_INFORMATION SHOWN_:
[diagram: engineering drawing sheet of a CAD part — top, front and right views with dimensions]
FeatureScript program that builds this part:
...
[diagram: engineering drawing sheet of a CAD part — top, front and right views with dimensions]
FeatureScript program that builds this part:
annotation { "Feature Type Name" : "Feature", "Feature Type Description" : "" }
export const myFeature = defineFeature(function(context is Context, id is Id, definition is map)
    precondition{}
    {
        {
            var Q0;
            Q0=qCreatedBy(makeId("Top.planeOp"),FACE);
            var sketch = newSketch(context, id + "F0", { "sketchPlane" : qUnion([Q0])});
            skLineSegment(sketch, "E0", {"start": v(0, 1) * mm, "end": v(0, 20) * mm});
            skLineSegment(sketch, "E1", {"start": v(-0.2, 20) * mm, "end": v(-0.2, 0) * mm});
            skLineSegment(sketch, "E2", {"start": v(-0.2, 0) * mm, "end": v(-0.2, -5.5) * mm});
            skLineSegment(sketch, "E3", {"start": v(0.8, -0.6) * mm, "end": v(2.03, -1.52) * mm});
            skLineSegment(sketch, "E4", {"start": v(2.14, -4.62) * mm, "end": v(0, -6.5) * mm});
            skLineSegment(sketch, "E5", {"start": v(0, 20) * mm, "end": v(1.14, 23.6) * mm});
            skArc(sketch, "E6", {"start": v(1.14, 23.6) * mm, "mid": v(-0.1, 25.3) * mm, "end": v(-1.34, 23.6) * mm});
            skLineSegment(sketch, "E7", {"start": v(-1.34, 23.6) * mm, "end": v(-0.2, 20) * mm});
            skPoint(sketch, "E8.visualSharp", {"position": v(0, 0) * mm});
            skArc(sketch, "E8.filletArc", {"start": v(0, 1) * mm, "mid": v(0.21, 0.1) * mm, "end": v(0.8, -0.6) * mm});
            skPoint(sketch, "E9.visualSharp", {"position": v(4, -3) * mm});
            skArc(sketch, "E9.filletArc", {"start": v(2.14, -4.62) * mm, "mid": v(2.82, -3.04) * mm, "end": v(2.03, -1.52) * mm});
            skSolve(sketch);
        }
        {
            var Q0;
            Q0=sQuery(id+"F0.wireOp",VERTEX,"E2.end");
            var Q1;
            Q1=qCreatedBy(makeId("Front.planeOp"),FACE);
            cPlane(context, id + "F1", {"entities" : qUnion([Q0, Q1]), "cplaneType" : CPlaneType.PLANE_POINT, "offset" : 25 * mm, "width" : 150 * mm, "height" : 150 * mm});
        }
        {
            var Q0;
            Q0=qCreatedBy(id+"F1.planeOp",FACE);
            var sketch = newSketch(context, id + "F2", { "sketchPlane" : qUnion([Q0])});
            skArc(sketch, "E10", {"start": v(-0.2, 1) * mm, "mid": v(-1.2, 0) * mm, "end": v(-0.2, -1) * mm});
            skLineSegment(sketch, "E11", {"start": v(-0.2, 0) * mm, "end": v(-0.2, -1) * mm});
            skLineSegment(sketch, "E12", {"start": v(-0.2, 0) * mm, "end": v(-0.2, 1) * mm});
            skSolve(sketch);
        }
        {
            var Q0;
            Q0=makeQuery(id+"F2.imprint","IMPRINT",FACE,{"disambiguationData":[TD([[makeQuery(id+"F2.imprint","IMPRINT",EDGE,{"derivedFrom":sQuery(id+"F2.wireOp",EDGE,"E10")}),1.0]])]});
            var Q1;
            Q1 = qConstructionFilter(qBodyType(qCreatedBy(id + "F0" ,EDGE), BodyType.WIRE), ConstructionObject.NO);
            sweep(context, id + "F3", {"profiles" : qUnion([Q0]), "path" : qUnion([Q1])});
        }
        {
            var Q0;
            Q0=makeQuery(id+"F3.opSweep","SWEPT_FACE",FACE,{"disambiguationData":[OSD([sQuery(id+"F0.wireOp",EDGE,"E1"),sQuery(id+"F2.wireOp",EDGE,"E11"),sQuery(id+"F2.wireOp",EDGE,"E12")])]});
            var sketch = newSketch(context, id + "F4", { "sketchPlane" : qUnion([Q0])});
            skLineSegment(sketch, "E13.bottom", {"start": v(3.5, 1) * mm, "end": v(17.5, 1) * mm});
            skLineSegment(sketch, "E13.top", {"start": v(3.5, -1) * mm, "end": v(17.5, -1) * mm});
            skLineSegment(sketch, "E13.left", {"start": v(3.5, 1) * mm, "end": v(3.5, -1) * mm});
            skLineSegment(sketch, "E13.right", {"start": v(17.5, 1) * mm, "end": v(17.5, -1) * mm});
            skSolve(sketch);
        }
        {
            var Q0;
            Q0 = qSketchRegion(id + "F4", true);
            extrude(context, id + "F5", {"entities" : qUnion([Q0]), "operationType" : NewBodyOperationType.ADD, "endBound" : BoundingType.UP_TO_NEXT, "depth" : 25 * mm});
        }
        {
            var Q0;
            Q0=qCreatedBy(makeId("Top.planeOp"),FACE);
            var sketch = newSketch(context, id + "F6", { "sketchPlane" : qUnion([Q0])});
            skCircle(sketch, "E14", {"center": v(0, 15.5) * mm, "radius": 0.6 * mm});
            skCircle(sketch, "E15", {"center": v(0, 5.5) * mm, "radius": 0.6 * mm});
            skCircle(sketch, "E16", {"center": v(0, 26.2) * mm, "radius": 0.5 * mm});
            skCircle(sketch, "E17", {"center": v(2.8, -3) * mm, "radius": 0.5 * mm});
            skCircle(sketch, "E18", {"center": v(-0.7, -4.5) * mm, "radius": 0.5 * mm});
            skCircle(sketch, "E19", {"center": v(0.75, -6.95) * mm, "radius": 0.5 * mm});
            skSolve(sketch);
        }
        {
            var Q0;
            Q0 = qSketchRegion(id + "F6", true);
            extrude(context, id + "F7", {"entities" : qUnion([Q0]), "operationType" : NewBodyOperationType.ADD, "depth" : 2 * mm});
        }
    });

_PROBLEM DETAILS_:
Count the lines in the records above that contain the string "skPoint", with case counting, and reply with the number alone.

_EXERCISE SOLUTION_:
2